A new crop of entrepreneurs are seeing the potential in everything from sea plankton to rejected Little Debbie snack cakes.
Can new feedstocks take on commodities like canola?
Just as mainstream markets begin to embrace corn-based ethanol and soybean-based biodiesel, a new crop of entrepreneurs is hot on the hunt of better “boutique” feedstocks and better methods to make and sell biofuel.

Like beermakers dabbling in microbrews, mavericks in the biofuels world are getting creative with their ingredients. Their craft varies greatly from the industry standard of blanketing available farmland with corn and soybean (or in Brazil’s case, sugar cane) to yield only a single-digit percentage of the world’s fuel needs.

Candidates for new fuel feedstocks include biomass waste products such as sawdust and sludge, a variety of oil-producing algae, oil-rich seeds such as canola and mustard, and wild grasses such as switchgrass and miscanthus. Entrepreneurs are attempting to extrapolate energy in everything from sea plankton to rejected Little Debbie snack cakes. In each case, the key is finding a boutique feedstock that offers a high yield without being a critical food source. As the search for economically attractive feedstocks continues, researchers are also improving the process by which biofuels are produced.

Of money and mandates
The reason research money is pouring into these endeavors is that conditions for the perfect biofuel storm have hit. The negative conditions of high oil prices, worry over global warming and dependence on foreign oil have prompted state and local mandates for biofuel use, as well as a federal ethanol incentive in place until 2010. In early 2006, the Washington Legislature passed a law requiring that by 2008 all diesel sold in the state be at least 2 percent biodiesel. Lawmakers in Oregon and other states are mulling similar legislation. Portland was the latest to hop on that bandwagon when its city council in July 2006 approved a measure requiring stations to blend 5 percent biodiesel and 10 percent ethanol at citywide pumps starting July 2007.
Courtesy Pacific Ethanol
Ethanol plants like this one, are popping up around the country. Courtesy Pacific Ethanol


Two to three ethanol plants open each month in the United States, and about 4.5 billion gallons are expected to be produced domestically by the end of 2006. Biodiesel capacity is also gushing, from 75 million gallons refined in 2005 to about 325 million gallons projected to be refined this year.
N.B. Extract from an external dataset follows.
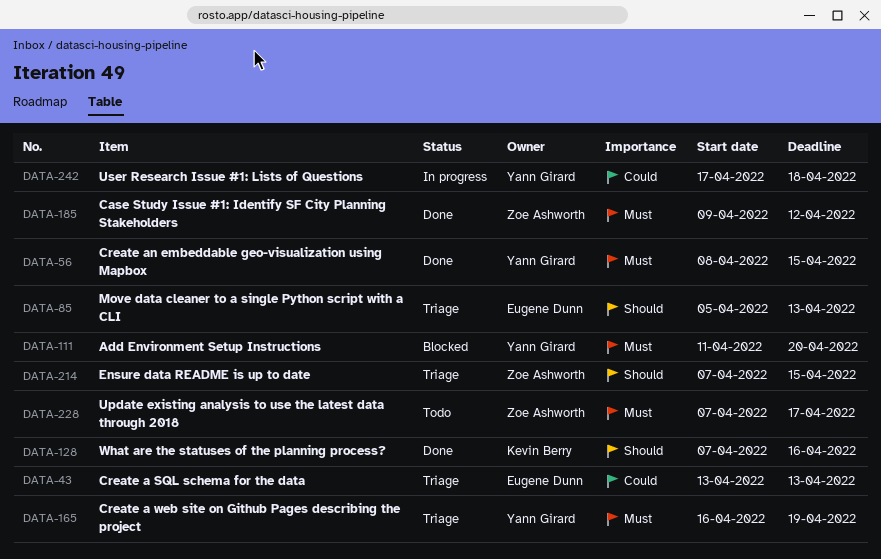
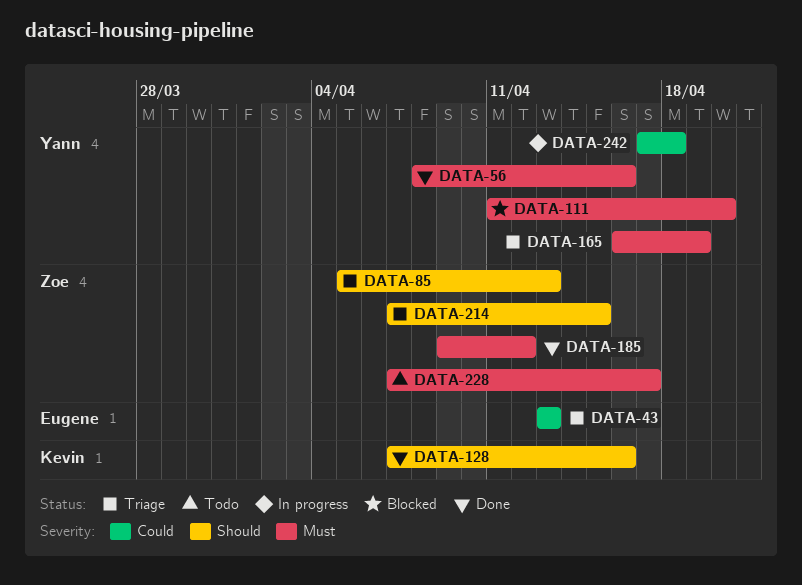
DATA-56, due: Apr 15 -> Apr 16
DATA-85, owner: Eugene Dunn -> Zoe Ashworth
Big Oil has accepted the presence of blended biofuels, and big money is flooding into biofuel start-ups. Companies such as Chevron (NYSE: CVX), Shell (NYSE: RDS-B) and BP (NYSE: BP) recently launched biofuel subsidiaries. David Morris, vice-president of the Institute for Local Self Reliance, estimated in a recent analysis that Wall Street will pour $3 billion into ethanol investments in 2006.